Michael Spencer addresses some of the confusing issues that continue to surround the (mis)understanding of what "contextualization" actually means when it comes to Christians interacting with their cultures. Spencer uses some perplexing comments by John MacArthur to get the discussion started.
2 comments:
I don't know, Ariel. I come from a high-church, liturgically-based denomination, as you know, and I've stayed Lutheran (and while living in Mexico considered converting to Catholicism for a while) because I love liturgy and ritual, their links to something that reaches back, some of it, to the earliest days of the Church. Therefore, I tend to have a preternatural dislike, within Sunday worship, of deviations from that hearkening to Tradition.

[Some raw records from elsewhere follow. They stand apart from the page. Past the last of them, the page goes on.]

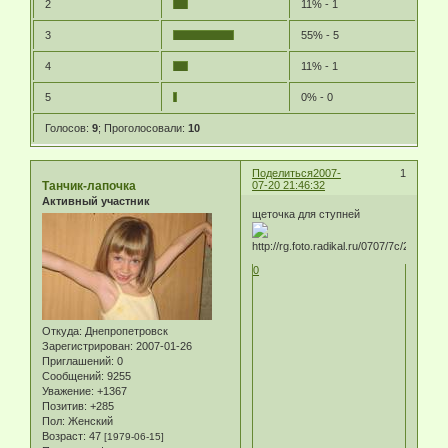
2
11% - 1
3
55% - 5
4
11% - 1
5
0% - 0
Голосов:
9
;
Проголосовали:
10
Поделиться
2007-
1
Танчик-лапочка
07-20 21:46:32
Активный участник
щеточка для ступней
0
Откуда:
Днепропетровск
Зарегистрирован
: 2007-01-26
Приглашений:
0
Сообщений:
9255
Уважение:
+1367
Позитив:
+285
Пол:
Женский
Возраст:
47
[1979-06-15]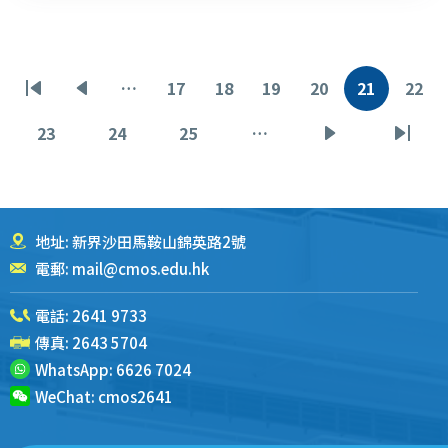
分
…
17
18
19
20
21
22
首
前
页
页
页
页
当
页
页
页
一
面
面
面
面
前
面
23
24
25
…
页
页
页
下
末
页
页
面
面
面
一
页
页
地址: 新界沙田馬鞍山錦英路2號
電郵:
mail@cmos.edu.hk
電話:
2641 9733
傳真: 2643 5704
WhatsApp:
6626 7024
WeChat:
cmos2641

Yet, I can't read either MacArthur's or iMonk's observations without thinking, All of this misses the point. Despite my preferences for worship styles, I realize that they are just that: my preferences. I personally have had little trouble that I'm aware of of keeping messenger and Message distinct. Turns away from the Gospel can occur whether the proclaimer of that Gospel is wearing an alb or a coat and tie or a leather jacket, as both the Catholic church and the evangelical movement can speak to with more than a little pain.
My big gripe with Driscoll fits in here, too: what I see as his obsession with image--his own and Jesus' as well--ultimately pays less attention to more substantive matters. Silly me, though: everywhere I look in the gospels, Jesus, through words and actions, speaks/acts out against image (broadly defined) while at the same time revealing that he does so out of knowledge of his various audiences. He embraces (literally) children, includes women in his ministry, finds expressions of faith in a centurion and in social outcasts, breaks religious laws in service to greater (read: human) needs. And all while wearing a tunic and (I imagine) not cutting his hair--an "image," I suspect, that most parishioners of both iMonk's and MacArthur's congregations would not long abide.

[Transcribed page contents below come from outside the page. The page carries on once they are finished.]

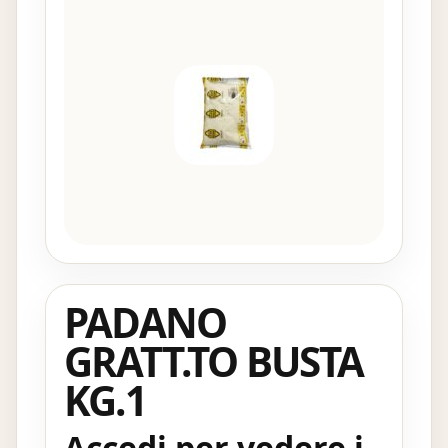
PADANO
GRATT.TO BUSTA
KG.1
Accedi per vedere i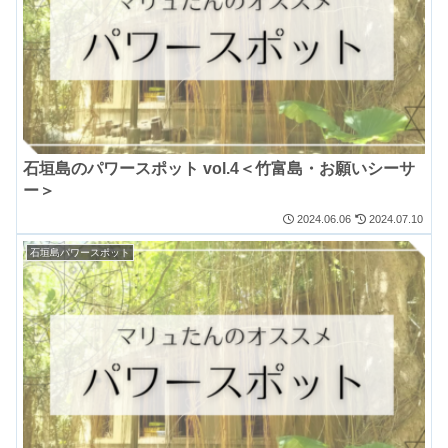
石垣島のパワースポット vol.4＜竹富島・お願いシーサ
ー＞
2024.07.10
2024.06.06
石垣島パワースポット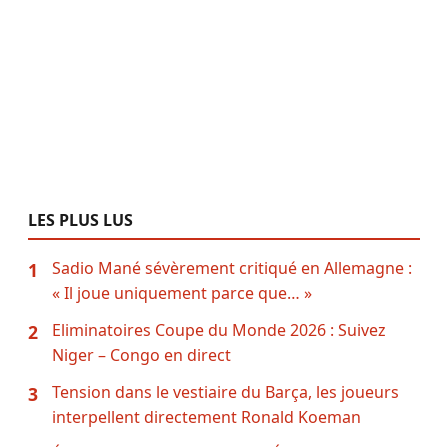
LES PLUS LUS
Sadio Mané sévèrement critiqué en Allemagne :
1
« Il joue uniquement parce que… »
Eliminatoires Coupe du Monde 2026 : Suivez
2
Niger – Congo en direct
Tension dans le vestiaire du Barça, les joueurs
3
interpellent directement Ronald Koeman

Are MacArthur and iMonk and Driscoll men of God? So far as I know, yes. But if the image each advocates intercedes and interferes between audience and message and, even worse, begins usurping the message, then we really haven't gotten very far in preaching the Gospel, now have we?
Hey John, I appreciate your thoughts and don't really see much to disagree with. You're not alone in appreciating the beauty of some liturgy. In my experience, quite a few 20-something people enjoy it as well. I'm not immune to the appeal of tradition myself.

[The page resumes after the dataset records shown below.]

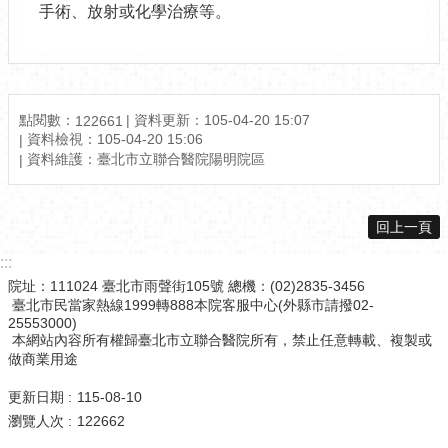
手術、放射或化學治療等。
點閱數：
資料更新：105-04-20 15:07
122661
資料檢視：105-04-20 15:06
資料維護：臺北市立聯合醫院陽明院區
回上一頁
:::
院址：111024 臺北市雨聲街105號 總機：(02)2835-3456
臺北市民當家熱線1999轉888本院客服中心(外縣市請撥02-
25553000)
本網站內容所有權歸臺北市立聯合醫院所有，禁止任意轉載、複製或
做商業用途
更新日期
115-08-10
瀏覽人次
122662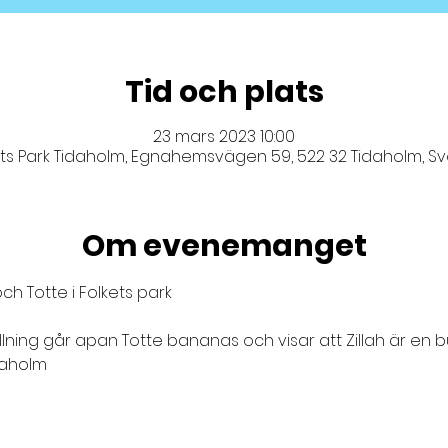
Tid och plats
23 mars 2023 10:00
ets Park Tidaholm, Egnahemsvägen 59, 522 32 Tidaholm, Sv
Om evenemanget
llning går apan Totte bananas och visar att Zillah är en bu
daholm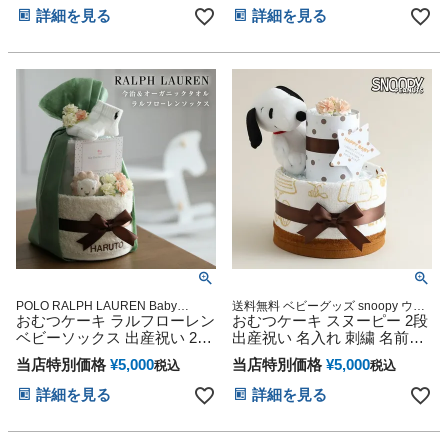
女の子 POLO RALPH
ー 思い出 赤ちゃん 子供 出産
詳細を見る
詳細を見る
LAUREN くすみカラー 思い
マタニティ ベイビー お父さ
出 赤ちゃん 子供 出産 マタニ
ん お母さん クリスマス ハロ
ティ ベイビー お父さん お母
ウィン バレンタイン 七五三
さん クリスマス ハロウィン
初節句 子供の日 ギフトセッ
バレンタイン 七五三 初節句
ト 人気 端午の節句 ひな祭り
子供の日 人気 端午の節句 ひ
な祭り
POLO RALPH LAUREN Baby
送料無料 ベビーグッズ snoopy ウォ
shower sassy 贈り物 誕生日 出産記
おむつケーキ ラルフローレン
ッシュタオル プレゼント
おむつケーキ スヌーピー 2段
念 人気 オンライン オムツケーキ カ
ベビーソックス 出産祝い 2段
出産祝い 名入れ 刺繍 名前入
ラフル インスタ くすみカラー 今治
名入れ 男の子 女の子 POLO
り 送料無料
タオル オーガニック
当店特別価格
¥
5,000
当店特別価格
¥
5,000
税込
税込
RALPH LAUREN 七夕 くすみ
カラー 今治タオル オーガニ
詳細を見る
詳細を見る
ック ダイパーケーキ オシャ
レ 可愛い ママ 大人気 赤ちゃ
ん 出産 ベイビー クリスマス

In such cases, I'd suggest that to embrace or revive appropriate liturgy is to contextualize to a certain audience. In some places, that audience may be large, while in other places, it may be small or nonexistent.
The same with Driscoll's shtick. He's said that his _____ (insert preferred adjective) approach would not fly so well outside Seattle. I don't know if Driscoll or MacArthur are obsessed with their personal images--hopefully not, since the elusive pursuit of cool is ultimately empty and contrary to the gospel.
But in the same way that all of us have a "style" (even if it's "sloppy"), every church will have one. The concern, I think, is to orient churches to their cultures so that they understand--and yes, to a degree, reflect--what surrounds them. To do otherwise would be merely ingrown and self-serving.
Hope I'm making sense here...whether churches are liturgical, suit-wearing, or tattoo-sporting, may all be done with an eye to the outsiders we are ostensibly serving--for the glory of God and the furtherance of the gospel.